───── Selected excerpt ─────
If the public task connected with the setting up of an IPPP falls within the scope of the Public Procurement Directives, or of sector-specific Community rules providing for public procurement obligations (24), special requirements for publication must be complied with (25). With regard to other public contracts and to service concessions, the principles of transparency and equal treatment arising from the EC Treaty (26) require potential bidders to have equal access to suitable information about the intent of a contracting entity to set up a public-private entity and to award it a public contract or a concession. Suitable information can best be guaranteed by publicising a notice that is sufficiently accessible to potentially interested parties before the private partner is selected.
───── Material supplied ─────
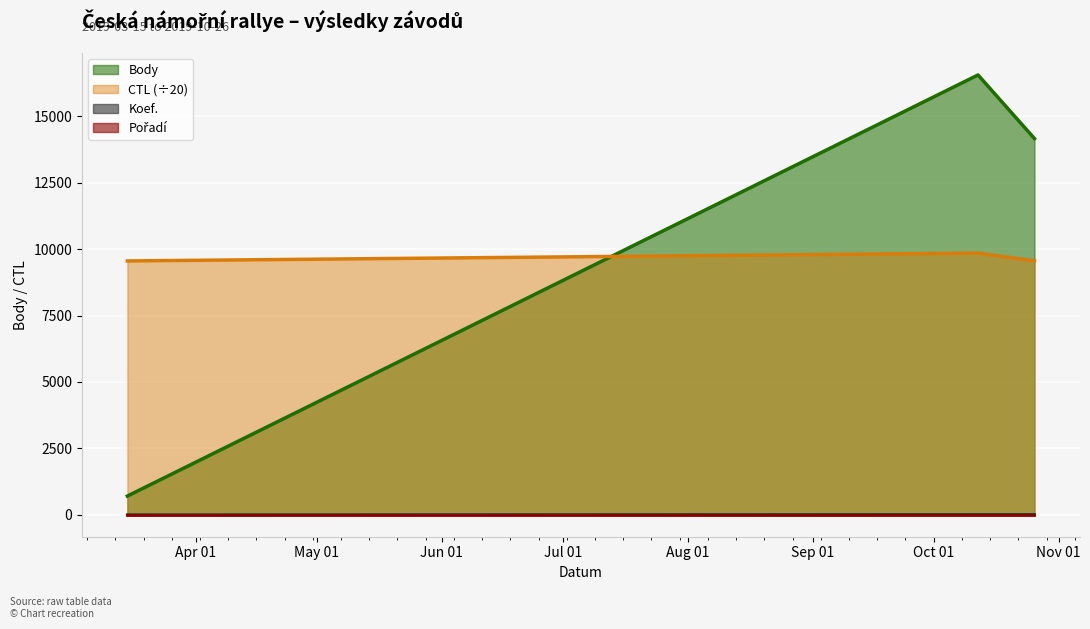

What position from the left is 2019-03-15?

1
─────
───── Material supplied ─────
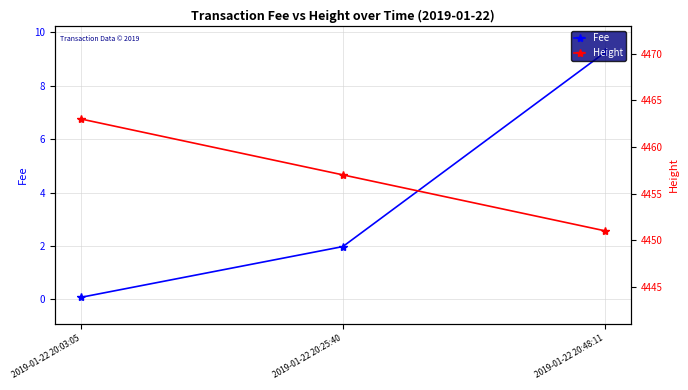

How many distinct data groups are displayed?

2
─────
───── Material supplied ─────
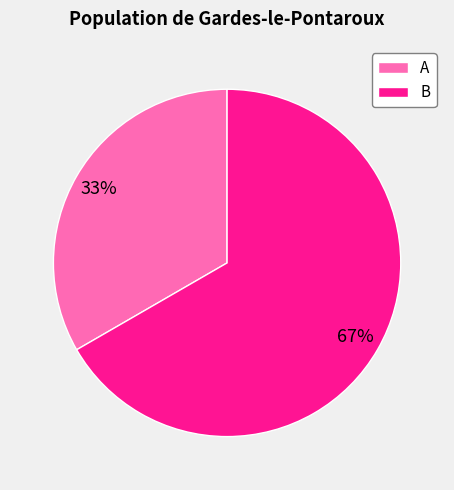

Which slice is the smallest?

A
─────
#### [Your tasks]
1. Copy out the stretch from "If the public" through "partner is selected." in the passage on publication rules for public-private partnerships.
2. Pick up the passage on publication rules for public-private partnerships right after its final sentence and keep it going.

#### [Per-task outputs]
1.
If the public task connected with the setting up of an IPPP falls within the scope of the Public Procurement Directives, or of sector-specific Community rules providing for public procurement obligations (24), special requirements for publication must be complied with (25). With regard to other public contracts and to service concessions, the principles of transparency and equal treatment arising from the EC Treaty (26) require potential bidders to have equal access to suitable information about the intent of a contracting entity to set up a public-private entity and to award it a public contract or a concession. Suitable information can best be guaranteed by publicising a notice that is sufficiently accessible to potentially interested parties before the private partner is selected.

2.
2.3.4.   Permitted selection and award criteria and transparency requirements for the criteria

In the Commission's view, Community law requires the contracting entity to publicise the selection and award criteria for identifying the private partner for the IPPP. The criteria used must comply with the principle of equal treatment. This applies both to public contracts fully covered by the Public Procurement Directives (27) and in the view of the Commission also to other public contracts and concessions. The choice of the tenderers or the candidates who will participate in the tendering procedure and the choice between the bids submitted must be made on the basis of these criteria, and the contracting entity needs to follow the procedural rules and basic requirements originally laid down (28).

The Public Procurement Directives specify objective requirements related to the personal capacity of the private partner, such as the personal situation of the candidate, his economic and financial standing, his suitability to pursue the professional activity in question and his technical and/or professional ability (29). Such criteria may also be used in the context of concessions and public contracts not fully covered by the Public Procurement Directives.

In the area of social services of general interest clarifications on possible selection and award criteria have been made in the Commission Staff Working Document ‘Frequently asked questions concerning the application of public procurement rules to social services of general interest’ (30).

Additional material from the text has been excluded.